Social Media Influencers: The Future of Word of Mouth Marketing
If you’re looking for a new TV show to watch, where to buy your next pair of shoes, or which gym to join, chances are, you’re asking your friends. And you’re not asking your friends in real life — you’re asking them online.
Social media has spun the marketing game around. Consumers are growing tired of dry ads and even more tired of pop ups and 30 second reels before their minute long YouTube video. Peer recommendation is on the up — word-of-mouth marketing is the primary player in 20 to 50 percent of purchases, according to a recent study. But if word-of-mouth is key, how do you get people to talk about you? How do you get the ball rolling?
It’s suffice to say that the internet is the go-to for almost everything, with both celebrities and everyday people like you and me becoming authorities in different verticals. Fashion bloggers are sitting next to print magazine editors at runway shows; people watch fitness videos from YouTubers instead of buying DVDs, and you can’t wait to try making those Paleo granola bars you saw on Pinterest.
Enter influencer marketing, loosely defined by Forbes as “a form of marketing that identifies and targets individuals with influence over potential buyers.” These are the people consumers watch on social media, who they trust. If your favorite beauty blogger tweets her love for the latest Maybelline mascara, you’re apt to think “Hm, maybe I should try that.” You — and likely many more of her 100,000 followers.
The process is relatively simple, and can be hugely effective. Identify who your fans are — their demographics, relevant interests, etc. From there, you can make assumptions about what kind of influencers fit your brand and have a fan base of like-minded people.
Here is where brands have the potential to take a wrong turn. Avoid falling into the trap of “Influencer A has 10,000 more followers than Influencer B — they’re the right fit.” Number of followers alone should not justify one influencer over another. Relevance is key. They may have a larger audience, but do they really talk about your vertical enough to be considered a good fit? Employing them to be a brand evangelist will ring phony with their followers, turning them off to you instead of turning them on.
Cost is another factor in why influencer marketing is taking off. Budgets for sponsored content can be as big or as small as you need. Some bloggers may only charge in the realm of $50 per tweet, while reaching 10,000 or more people. Others might agree to do it for free on the basis of mutual exposure and promotion, which is a win-win situation for both parties involved. They’re getting more followers and page views while you’re getting advertising at the cost of a simple retweet.
Bigger isn’t always better, either. Successfully implementing a program with 10 smaller bloggers tweeting about your product for $500 may be more beneficial than paying just one minor celebrity or bigger influencer upwards of $2,000 for a single tweet.

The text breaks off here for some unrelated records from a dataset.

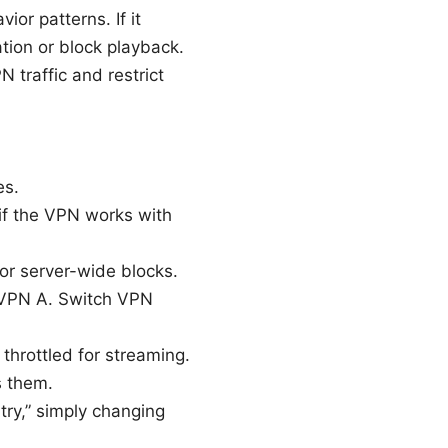
or patterns. If it
ation or block playback.
traffic and restrict
es.
k if the VPN works with
or server-wide blocks.
h VPN A. Switch VPN
throttled for streaming.
s them.
ntry,” simply changing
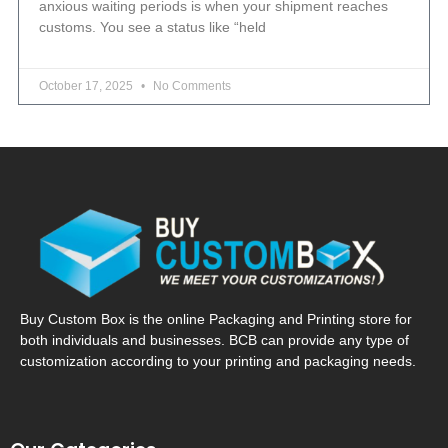
anxious waiting periods is when your shipment reaches
customs. You see a status like “held
October 17, 2025
No Comments
Buy Custom Box is the online Packaging and Printing store for
both individuals and businesses. BCB can provide any type of
customization according to your printing and packaging needs.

Nearly 65 percent of brands participate in influencer marketing already, and the market is only expected to grow from here. As brand presence on social media expands into newer and emerging platforms like Snapchat and Periscope, the variety of influencers and opportunities to tap into will increase. The future of influencer marketing is uncertain. Will regulations be enforced to make the advertising model more transparent? Will this form of marketing ever grow large enough to rival traditional paid advertising? Only time will tell. In the meantime, word of mouth works. The key to getting your brand out there is in finding the right mouths to spread your gospel.